Housing, Banking Woes Point to Double-Dip Recession

By Minyanville Staff Feb 01, 2010 8:10 am

Housing data is horrific, and banks are falling like dominoes.



Editor's Note: This article was written by Richard Suttmeier, chief market strategist at ValuEngine.com, which is a fundamentally-based quant research firm in Princeton, New Jersey, that covers more than 5,000 stocks every day.


Why I Forecast a Double-Dip Recession.


We began this economic mess in 2007 when our banking regulators said subprime mortgage loan problems wouldn't spread to the real economy.

Now we have a worse economic condition with Adjustable Rate and Negative Amortization Mortgages within their re-set windows. These loans are too far underwater to be helped by mortgage modification programs.

Recent housing data for both existing and new-home sales were horrific and ignored by the FOMC in last week’s Fed Statement.

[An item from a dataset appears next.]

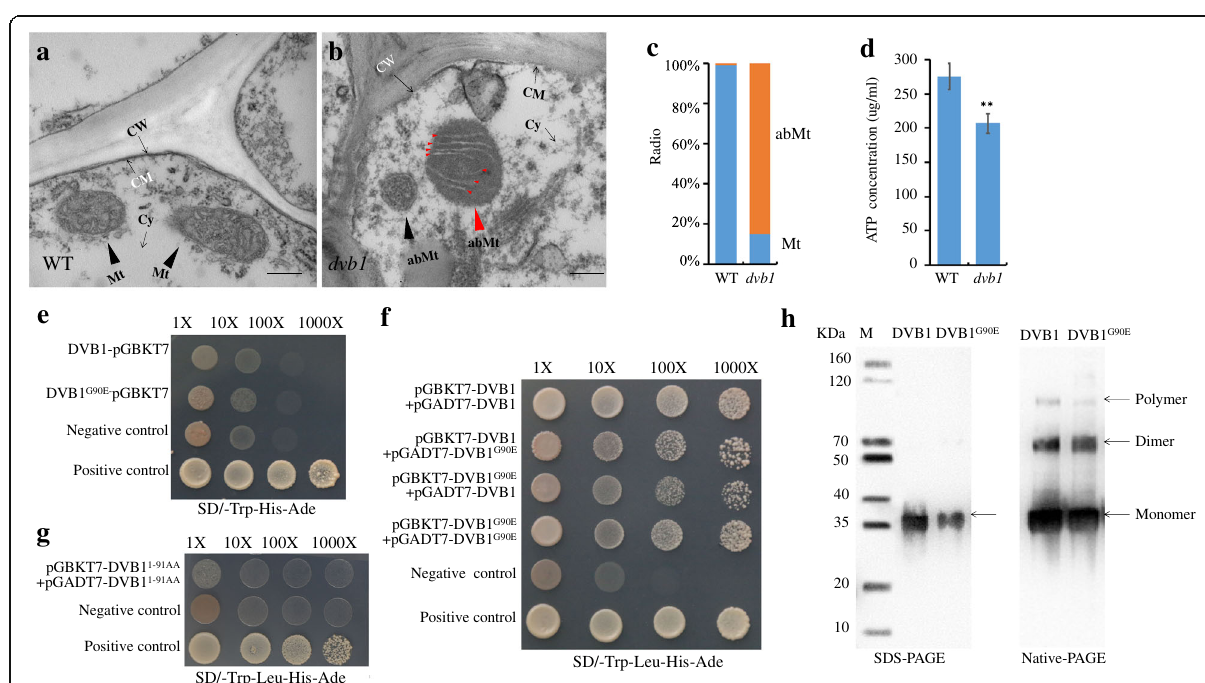
Fig. 6 Mitochondrial defect of dvb1 and dimer and polymer of DVB1 and DVB1 G90E . a , b Transmission electron micrographs of mitochondria of the wild type ( a ) and the dvb1 mutant ( b ). c Ratio of normal and abnormal mitochondria in wild type and the dvb1 mutant. d ATP content in wild type and dvb1 leaves . e Self-activation of DVB1 and DVB1 G90E in yeast cells. ( f ) Interaction with themselves and with each other of DVB1and DVB1 G90E in yeast cells. g \ Interaction with itself of DVB1 1 – 91AA in yeast cells. h Immunoblotting using anti His Tag antibodies after SDS-PAGE (left) showed DVB1 and DVB1 G90E expressed and purified from E. coli have the expected size of 34.5 kDa, and after Native-PAGE (right) that DVB1 and DVB1 G90E can form dimers and smaller degree of polymers. CW: cell wall; CM: cell membrane; Cy: cytoplasm; Mt: normal mitochondria; abMt: abnormal mitochondria; Values represent means ± SD from 6 biological samples. Asterisks indicate the significance of differences between the wild type and the dvb1 mutant as determined by Student ’ s t -test (*, 0.01 ≤ P < 0.05; **, P < 0.01). Scale bars: 500 nm ( a , b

Community and regional banks are falling like dominoes as bad loans cascade on and off bank balance sheets. This wave is worse than the subprime era, and plants the seeds for the double-dip recession.

The FDIC Closed Six More Banks on Bank Failure Friday.

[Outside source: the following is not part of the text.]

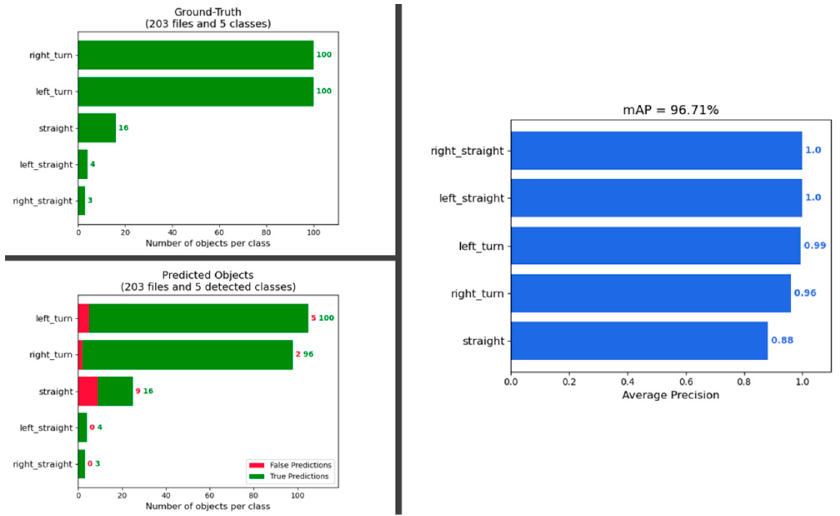
Figure 13. The quantitative evaluation information on the testing dataset of the improved model.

All six banks were overexposed to C&D and CRE loans. Three of the six were publicly traded and on the ValuEngine List of Problem Banks.

In 2008 there were 25 bank failures, in 2009 there were 140, in January 2010 there were 15, which brings the total for “The Great Credit Crunch” to 180. At this pace of closures, 2010 will total 180 bank failures, which lines up with my prediction that 150 to 200 banks will fail this year.

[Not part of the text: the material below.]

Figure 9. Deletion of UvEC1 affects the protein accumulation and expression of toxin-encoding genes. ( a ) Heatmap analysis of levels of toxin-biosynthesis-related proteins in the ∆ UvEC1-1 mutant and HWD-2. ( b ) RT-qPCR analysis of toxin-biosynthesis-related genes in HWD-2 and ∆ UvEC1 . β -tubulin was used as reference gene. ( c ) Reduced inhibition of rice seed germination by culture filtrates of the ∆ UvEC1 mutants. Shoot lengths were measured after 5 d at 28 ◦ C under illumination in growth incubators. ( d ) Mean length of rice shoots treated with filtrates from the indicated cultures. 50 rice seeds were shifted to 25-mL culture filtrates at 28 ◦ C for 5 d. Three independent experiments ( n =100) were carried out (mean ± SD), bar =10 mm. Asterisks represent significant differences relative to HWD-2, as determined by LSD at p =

Assuming the FDIC collected $45 billion in Deposit Insurance Fees for 2010 through 2012, this fund is down to approximately $23.1 billion. This lines up with another one of my predictions for 2010, which states that the FDIC will have to tap its $500 billion temporary line of credit with the US Treasury.

The publicly traded failed banks are First National Bank of Georgia, Florida Community Bank, and First Regional Bank.

Another one of my predictions is that 500 to 800 banks will fail through 2012 into 2013 and the ValuEngine List of Problem Banks names banks by name.



Monthly Key Reversals and Confirming Weekly Key Reversals



The Dow, S&P 500, NASDAQ, and Dow Transports traded to new highs for the move in January and closed below December’s lows. These are rare monthly key reversals. The Emerging Markets Index Fund (EEM) also had a monthly key reversal.

Weekly key reversals were confirmed by the SOX, EEM, QQQQ and Nymex crude oil. Lower weekly closes this week confirm key reversals for the Dow and S&P 500. I show the weekly chart for the Dow.

Fourth-quarter 2009 GDP rose 5.7%, but driven by business inventories adjustments.

Back on March 1, 2007 I predicted that the US economy would be in recession in 2008 and that GDP would show its first year over year decline since 1948 / 1949. Real GDP declined 2.4% in 2009 and current dollar GDP declined 1.3%.

Fourth-quarter GDP faces downward revisions if trade deficit levels widen. If you believe the power of this GDP growth the FOMC should raise rates. Otherwise we have a “Job-Loss Recovery."